On October 27, 2021, the Ministry of Economic Affairs (, the “MOEA”) amended the trademark “Examination Guidelines on Likelihood of Confusion“ (, the “Guidelines”), which came into effect on the day of their promulgation. The Guidelines before amendment were promulgated in 2012, almost 10 years ago. These amendments referenced the examination guidelines in the European Union, Japan, and the U.S. as well as the judicial practice and opinions in Taiwan and further supplemented the specific guidelines to the eight relevant factors for evaluating the likelihood of confusion. These amendments are highlighted below:
1. Similarity and degree of similarity of trademarks: Whether the trademarks are similar should be determined by considering if the overall appearance, pronunciation, and concept of the trademarks have reached a degree of similarity that may lead to confusion. In this regard, the Guidelines as amended contain additional principles and examples for determining the similarity in terms of Chinese and foreign-language appearance and pronunciation of several trademarks and have additional explanations regarding the strength of distinctiveness and overall observation of trademark elements.
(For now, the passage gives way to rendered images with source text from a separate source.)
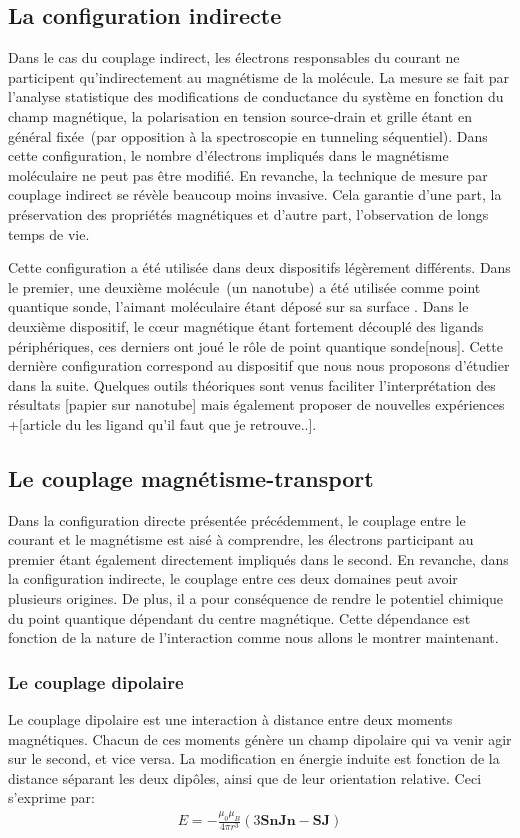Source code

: \subsection{La configuration indirecte}

Dans le cas du couplage indirect, les électrons responsables du courant ne participent qu'indirectement au magnétisme de la molécule. La mesure se fait par l'analyse statistique des modifications de conductance du système en fonction du champ magnétique, la polarisation en tension source-drain et grille étant en général fixée~(par opposition à la spectroscopie en tunneling séquentiel). Dans cette configuration, le nombre d'électrons impliqués dans le magnétisme moléculaire ne peut pas être modifié. En revanche, la technique de mesure par couplage indirect se révèle beaucoup moins invasive. Cela garantie d'une part, la préservation des propriétés magnétiques et d'autre part, l'observation de longs temps de vie. 

Cette configuration a été utilisée dans deux dispositifs légèrement différents. Dans le premier, une deuxième molécule~(un nanotube) a été utilisée comme point quantique sonde, l'aimant moléculaire étant déposé sur sa surface \cite{Urdampilleta2011}. Dans le deuxième dispositif, le cœur magnétique étant fortement découplé des ligands périphériques, ces derniers ont joué le rôle de point quantique sonde[nous]. Cette dernière configuration correspond au dispositif que nous nous proposons d'étudier dans la suite. Quelques outils théoriques sont venus faciliter l'interprétation des résultats [papier sur nanotube] mais également proposer de nouvelles expériences~\cite{Jaafar2010} +[article du les ligand qu'il faut que je retrouve..].


\subsection{Le couplage magnétisme-transport}
Dans la configuration directe présentée précédemment, le couplage entre le courant et le magnétisme est aisé à comprendre, les électrons participant au premier étant également directement impliqués dans le second. En revanche, dans la configuration indirecte, le couplage entre ces deux domaines peut avoir plusieurs origines. De plus, il a pour conséquence de rendre le potentiel chimique du point quantique dépendant du centre magnétique. Cette dépendance est fonction de la nature de l'interaction comme nous allons le montrer maintenant.

\subsubsection{Le couplage dipolaire}
Le couplage dipolaire est une interaction à distance entre deux moments magnétiques. Chacun de ces moments génère un champ dipolaire qui va venir agir sur le second, et vice versa. La modification en énergie induite est fonction de la distance séparant les deux dipôles, ainsi que de leur orientation relative. Ceci s'exprime par:
\begin{eqnarray}
E = -\frac{\mu_0 \mu_B}{4\pi r^3}(3\mathbf{SnJn} - \mathbf{SJ}) \nonumber
\end{eqnarray}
2. Similarity and degree of similarity of goods/services: The Guidelines as amended contain additional consideration factors, such as “nature,” “use,” “marketing channels or point of sale,” and “consumer groups,” for determining if goods/services are similar and supplement the explanation about the complementary functions or joint or combined use of goods/services, as well as the principles and guidelines for determining the similarity between goods and parts and components, raw materials or semi-finished goods.
3. Status of diversified operation of the prior rights holder: The Guidelines as amended suggest that to determine the possibility of diversified operation or the scope of diversified operation of the prior rights holder, the actual use by the prior rights holder or the area in which the prior rights holder may also operate should be taken into consideration, rather than that only rely on the content or type of goods/services designated at the time of registration.
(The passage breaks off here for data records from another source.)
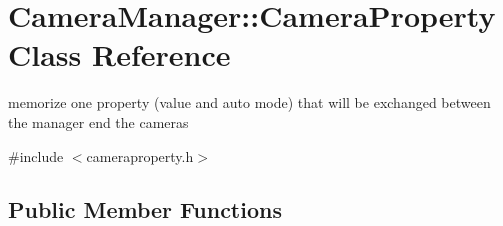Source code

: \hypertarget{class_camera_manager_1_1_camera_property}{}\section{Camera\+Manager\+::Camera\+Property Class Reference}
\label{class_camera_manager_1_1_camera_property}


memorize one property (value and auto mode) that will be exchanged between the manager end the cameras  




{\ttfamily \#include $<$cameraproperty.\+h$>$}

\subsection*{Public Member Functions}
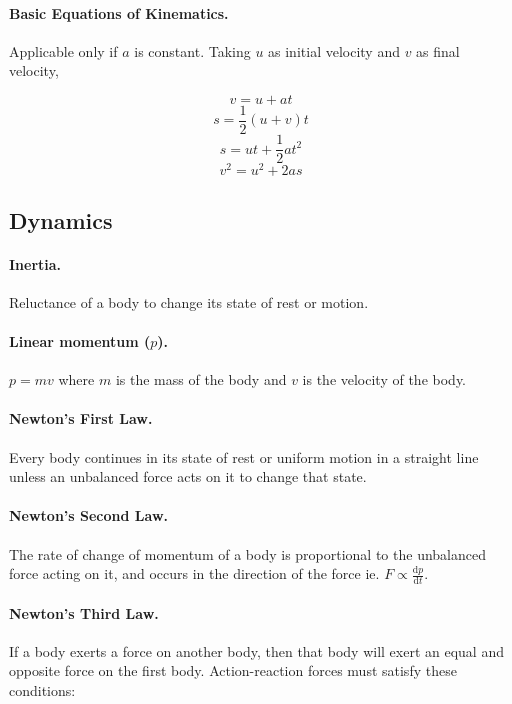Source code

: \documentclass{article}
\begin{document}
\paragraph{Basic Equations of Kinematics.} Applicable only if $a$ is constant. Taking $u$ as initial velocity and $v$ as final velocity,

\begin{equation}
v = u + at
\end{equation}
\begin{equation}
s = \frac{1}{2}(u + v)t
\end{equation}
\begin{equation}
s = ut + \frac{1}{2}at^2
\end{equation}
\begin{equation}
v^2 = u^2 + 2as
\end{equation}

\subsection{Dynamics}

\paragraph{Inertia.} Reluctance of a body to change its state of rest or motion.

\paragraph{Linear momentum ($p$).} $p = mv$ where $m$ is the mass of the body and $v$ is the velocity of the body.

\paragraph{Newton's First Law.} Every body continues in its state of rest or uniform motion in a straight line unless an unbalanced force acts on it to change that state.

\paragraph{Newton's Second Law.} The rate of change of momentum of a body is proportional to the unbalanced force acting on it, and occurs in the direction of the force ie. $F \propto \frac{\mathrm{d}p}{\mathrm{d}t}$.

\paragraph{Newton's Third Law.} If a body exerts a force on another body, then that body will exert an equal and opposite force on the first body. Action-reaction forces must satisfy these conditions:
\end{document}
4. The degree of relevant consumers’ familiarity with the trademarks: The Guidelines as amended indicate that the Trademark Law in Taiwan basically adopts the first to register doctrine to avoid a trademark applied at a later time from encroaching on the interests of the owner of an earlier registered trademark through subsequent marketing. Therefore, when the likelihood of trademark confusion is determined, the “degree of consumer’s familiarity with the trademarks” is not a decisive factor, and other referential factors should be generally considered at the same time.
5. Bona fide registration application for the trademark at issue: The Guidelines as amended suggest that it should be presumed that all trademark registration applications are filed in good faith unless proven otherwise by counterevidence.